EXCERPTED TEXT

--- START ---

Citizens of Inglewood should be seriously questioning just why its government is spending taxpayer funds on this kind of nonsense.

Followed by immediately investigating whether there’s any way to remove those idiots from office before they spend even more taxpayer money protecting their pathetic and apparently fragile little egos. Bullies and thugs like this are clearly unfit for any public office, and need to be removed from it as quickly as possible to minimize damages.

Bergman (profile) says:

Re: Re: Re:

It actually wouldn’t take much to do that, at least for life imprisonment. The death penalty is generally held to be cruel and unusual unless a death occurred as a result of the crime.

Simply amend 18 USC 2381 to add words to the effect that reasonably knowingly and willfully enacting an unconstitutional law is to be considered treason.

--- END ---

TRY IT
Continue the comment thread about Inglewood's officials, starting after its last sentence.

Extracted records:
--- START ---

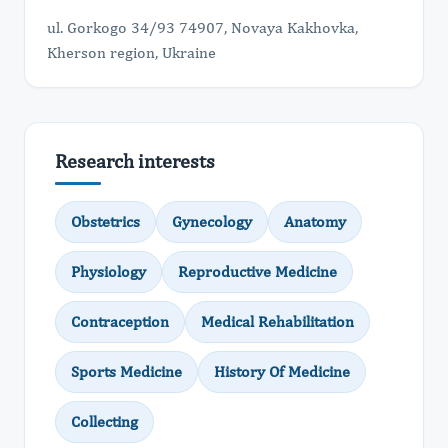
ul. Gorkogo 34/93 74907, Novaya Kakhovka,
Kherson region, Ukraine
Research interests
Оbstetrics
Gynecology
Anatomy
Physiology
Reproductive Medicine
Contraception
Medical Rehabilitation
Sports Medicine
History Of Medicine
Collecting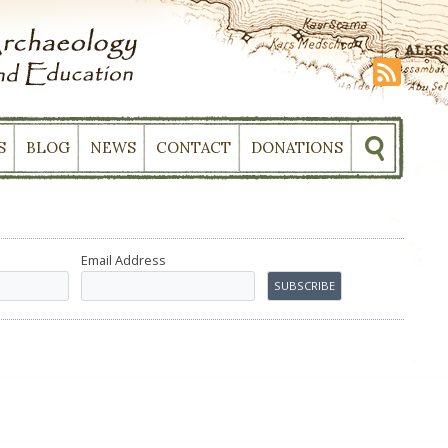
S
BLOG
NEWS
CONTACT
DONATIONS
Email Address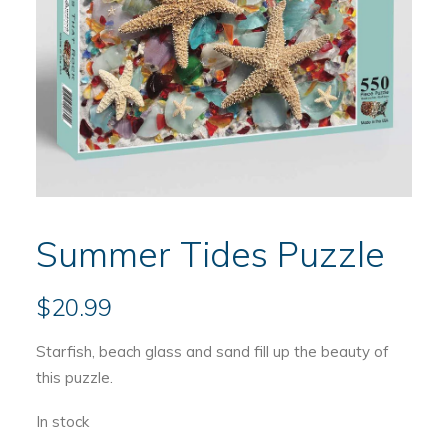
Summer Tides Puzzle
$
20.99
Starfish, beach glass and sand fill up the beauty of
this puzzle.
In stock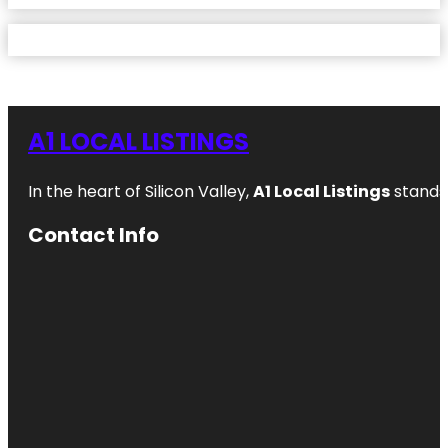
A1 LOCAL LISTINGS
In the heart of Silicon Valley,
A1 Local Listings
stands 
Contact Info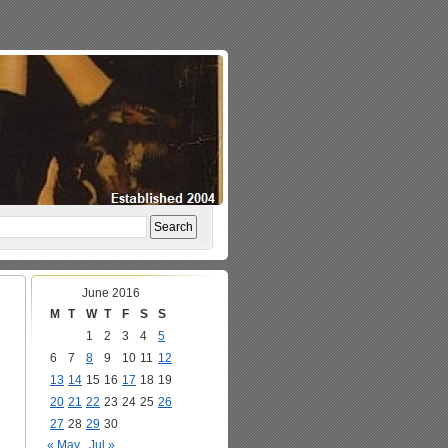
June 2016
M
T
W
T
F
S
S
1
2
3
4
5
6
7
8
9
10
11
12
13
14
15
16
17
18
19
20
21
22
23
24
25
26
27
28
29
30
« May
Jul »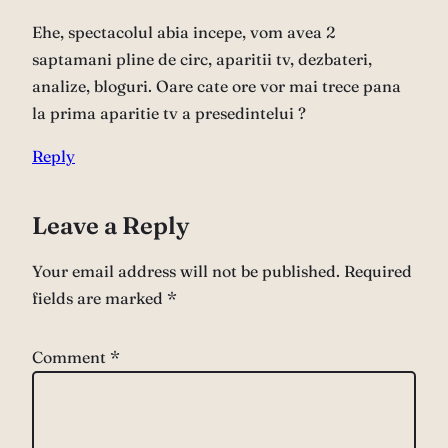
Ehe, spectacolul abia incepe, vom avea 2
saptamani pline de circ, aparitii tv, dezbateri,
analize, bloguri. Oare cate ore vor mai trece pana
la prima aparitie tv a presedintelui ?
Reply
Leave a Reply
Your email address will not be published.
Required
fields are marked
*
Comment
*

--- END ---

ANSWER TO THIS PROBLEM
Perhaps modify Section 2384 along similar lines, to cover just following orders you reasonably know are illegal as well.

Adam Steinbaugh (profile) says:

Being optimistically pedantic here, but Inglewood didn’t necessarily spend $50,000 — they signed a retainer giving the attorney that amount, but that’s for her firm to bill upon. Perhaps they believed that there was a decent chance this would go through substantial motion practice, so they needed a big warchest to draw upon. I think it’s fairly clear that’s not going to happen.

So, if the attorney bills less than $50k on this case, Inglewood should get the balance refunded to them. And if we’re judging the quality of Inglewood’s opposition to the motions to strike and dismiss, Inglewood should get about… oh, I’d say, $50,000 back.

That said, if Teixeira seeks his own attorney’s fees (and he should), I suspect they’ll be significant, and the total loss to Inglewood’s citizens may be substantially more than $50,000.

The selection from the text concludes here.